▶ [GIVEN INSTRUCTION]: Count the lines in the data below that contain the string "watch", with uppercase and lowercase treated as different. Reply with the number alone.
---- EXTRACTED ENTRIES
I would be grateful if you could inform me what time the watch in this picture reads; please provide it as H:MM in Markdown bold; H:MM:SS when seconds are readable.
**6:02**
--------
---- EXTRACTED ENTRIES
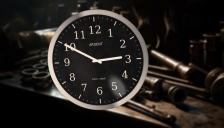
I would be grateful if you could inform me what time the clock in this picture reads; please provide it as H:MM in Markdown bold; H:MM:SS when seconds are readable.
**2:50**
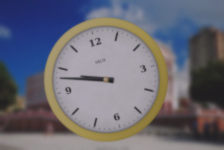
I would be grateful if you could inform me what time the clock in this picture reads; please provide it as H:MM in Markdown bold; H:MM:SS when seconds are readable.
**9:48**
--------
---- EXTRACTED ENTRIES
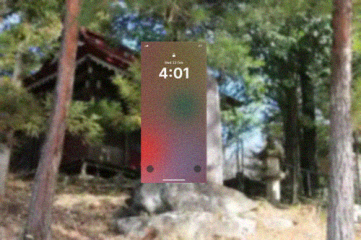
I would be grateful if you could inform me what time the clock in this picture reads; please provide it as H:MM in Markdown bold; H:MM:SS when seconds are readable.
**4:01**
--------
▶ [ANSWER TO THIS EXERCISE]: 1